Start the instrument clean up by removing the reaction mixture syringes, turn the sample loading knob to the load position. Under vacuum, wash each sample loop with 10 milliliters each of sodium hydroxide, phosphoric acid, and methanol. Press down on all three syringe plungers to retrieve the reaction and quench buffers.

Wash the syringes with five milliliters of water at least twice. Fill the syringes again with five milliliters of water, turn the knobs to the fire position, turn on the vacuum and bring down the driver via the keyboard command to remove the water. Wash the tubing as demonstrated earlier.

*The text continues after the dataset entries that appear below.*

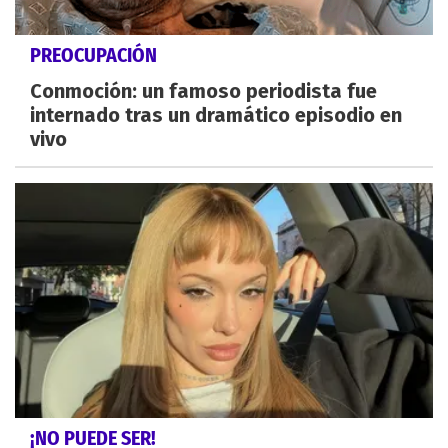
PREOCUPACIÓN
Conmoción: un famoso periodista fue
internado tras un dramático episodio en
vivo
¡NO PUEDE SER!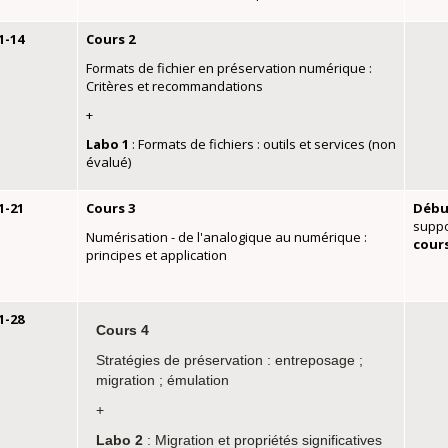
1-14
Cours 2
Formats de fichier en préservation numérique :
Critères et recommandations
+
Labo 1
: Formats de fichiers : outils et services (non
évalué)
1-21
Cours 3
Débu
suppo
Numérisation - de l'analogique au numérique :
cour
principes et application
1-28
Cours 4
Stratégies de préservation : entreposage ;
migration ; émulation
+
Labo 2
: Migration et propriétés significatives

Lastly, turn off the rapid quench flow instrument. The samples are subsequently analyzed as described in the text protocol. These results were obtained by manually sampling a primer synthesis reaction catalyzed by GP four under multiple turnover conditions.

The labeled precursor CTP shows the highest mobility and migrates towards the bottom of the gel, followed by slower migrating species, corresponding to the dye and tetraribonucleotides synthesized by GP four. Depending on the length of incubation and template sequence context, additional labeled products corresponding to higher oligomers can be observed. When a rapid quench instrument is used to examine the reaction catalyzed by GP four in timescales in the range of seconds down to a few ms, it is evident that primer accumulation is not linear, but displays a biphasic profile indicated by the solid line.

This suggests that product formation is rapid, and release is rate-limiting in the steady state. The dotted line represents a hypothetical progress curve that would result if primer formation by GP four did not proceed with a pre-steady state burst. A single-turnover primer synthesis experiment provides information about the formation and decay of intermediate species during the conversion of substrate to product.

A time course of tetramer formation is shown by the gel image. The graph shows intermediate formation versus time. Once mastered, this technique can be done in 90 minutes, if it’s performed properly.

Don’t forget that working with radioactive reagents can be extremely hazardous and precautions such as proper shielding should always be taken while performing this procedure.